* _Questions_:
A: Answer these questions about the allyship essay, one per line, marked the same way:
(i) Which class was the writer walking into this past spring?
(ii) What is the teacher's name?
(iii) Through whose eyes did the class get to view the nation's history?
B: Write out the part of the allyship essay from "My Journey of" to "Mike Gosselin, said.", keeping every word and mark unchanged.
C: Write the next part of the allyship essay, starting right after its last sentence.

* _Quoted passage_:

"""

My Journey of Allyship
- Jaime Le Roy | July 25, 2021
Walking into my Grade 10 Socials class this past spring, I was expecting to pick up a textbook and start learning about the trials of World War I and how it helped shape our identity as hard-working Canadians. The first thing out of my teacher’s mouth changed my expectations in a hurry.
“Canada uses its squeaky-clean reputation to hide its dark and difficult past, a past which scars and torments the first peoples of this land,” was the first thing my teacher, Mike Gosselin, said.
At first, I was perplexed by his words. Maybe a little defensive. Isn’t Canada a peaceful nation? Aren’t we celebrated for saying ‘eh’ while drinking our Tim’s coffee and playing pond hockey on our pet Moose?
While those things are arguably true, there is simply more to the story. A lot more.
With our teacher’s help, my classmates and I were able to break away from these stereotypes and the illusion of a “perfect Canada.” We had the opportunity to view our nation’s history through Indigenous eyes.

"""

* _Extracted data_:
"""

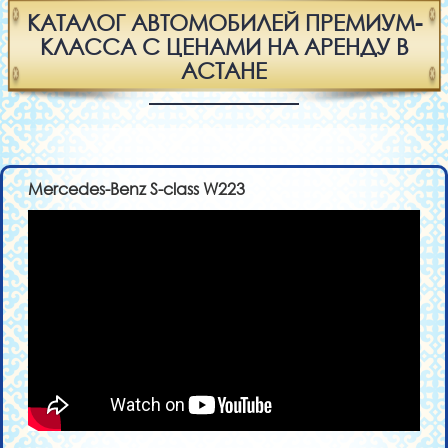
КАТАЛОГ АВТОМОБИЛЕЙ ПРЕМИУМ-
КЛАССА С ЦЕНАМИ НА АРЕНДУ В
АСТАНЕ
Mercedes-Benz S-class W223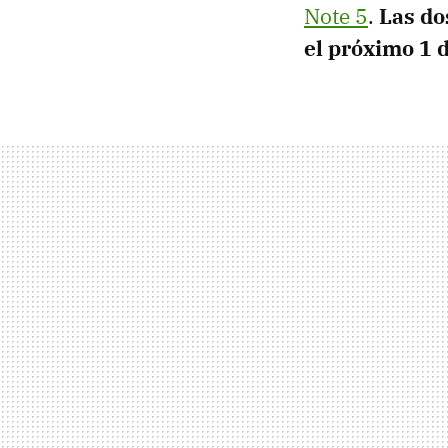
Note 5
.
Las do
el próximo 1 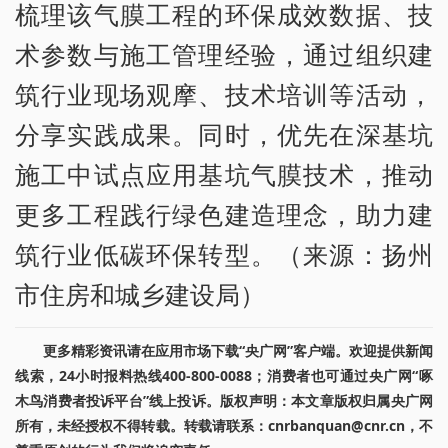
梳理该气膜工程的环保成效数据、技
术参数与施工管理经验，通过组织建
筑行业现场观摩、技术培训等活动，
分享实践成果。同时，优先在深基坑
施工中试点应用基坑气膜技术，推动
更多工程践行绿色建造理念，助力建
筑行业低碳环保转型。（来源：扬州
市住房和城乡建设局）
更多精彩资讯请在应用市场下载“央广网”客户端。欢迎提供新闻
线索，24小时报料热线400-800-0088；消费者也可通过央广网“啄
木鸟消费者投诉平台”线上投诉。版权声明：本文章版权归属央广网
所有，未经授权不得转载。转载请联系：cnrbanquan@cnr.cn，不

"""
"""

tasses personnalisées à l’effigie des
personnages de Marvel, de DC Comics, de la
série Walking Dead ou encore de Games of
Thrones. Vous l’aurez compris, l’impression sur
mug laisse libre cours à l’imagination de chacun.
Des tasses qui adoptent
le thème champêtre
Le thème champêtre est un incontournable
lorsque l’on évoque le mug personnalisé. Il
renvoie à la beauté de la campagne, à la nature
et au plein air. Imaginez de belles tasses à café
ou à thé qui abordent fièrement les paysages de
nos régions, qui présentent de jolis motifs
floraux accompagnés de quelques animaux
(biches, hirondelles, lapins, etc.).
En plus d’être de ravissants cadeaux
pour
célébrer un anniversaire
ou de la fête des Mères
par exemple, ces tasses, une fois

"""
"""

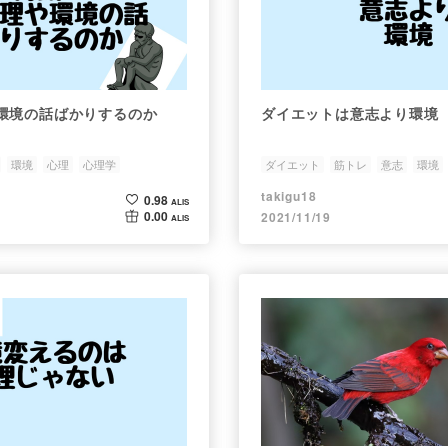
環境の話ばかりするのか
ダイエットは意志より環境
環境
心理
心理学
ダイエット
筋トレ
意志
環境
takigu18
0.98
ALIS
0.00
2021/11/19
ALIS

"""

* _Task-by-task outputs_:
A:
(i) Grade 10 Socials
(ii) Mike Gosselin
(iii) Indigenous eyes

B:
My Journey of Allyship
- Jaime Le Roy | July 25, 2021
Walking into my Grade 10 Socials class this past spring, I was expecting to pick up a textbook and start learning about the trials of World War I and how it helped shape our identity as hard-working Canadians. The first thing out of my teacher’s mouth changed my expectations in a hurry.
“Canada uses its squeaky-clean reputation to hide its dark and difficult past, a past which scars and torments the first peoples of this land,” was the first thing my teacher, Mike Gosselin, said.

C:
We achieved this by throwing away the history textbook. Instead, we studied Indigenous media, stories, articles, music, artwork, and documentaries. We tore apart the Indian Act, learned about Treaties and followed the timeline of the systemically racist policies that helped found and shape this country.
One film, “It Had to Be Done” by Tessa Denomie, had a lasting impact on me. Told by two remarkable Indigenous women, who not only survived the horrors of residential school, but who, as adults, made the decision to return to the school and improve its living conditions for the next generation of Indigenous youth.
Upon concluding this film, a sense of helplessness washed over me. I was greatly disturbed by the Canadian government’s actions and the intergenerational trauma it set in motion. I wanted to offer support to residential school survivors and Indigenous communities. I wanted to get involved but I didn’t see how one non-Indigenous girl could make a difference.
This past May, the revelation of 215 children found buried at the Kamloops Residential School further pushed my need to do something. How could we let this happen? What am I personally going to do to help?
I didn’t exactly have all the answers and Gosselin didn’t either.
“If I told you what I thought the answers were, then you wouldn’t learn anything,” he said.
So, I conducted some research, talked to Indigenous members in my community, and discovered the term allyship. Allies are defined as individuals who advocate for targeted people or groups being oppressed in society. Their role involves dismantling stereotypes, prejudices, and acts of oppression.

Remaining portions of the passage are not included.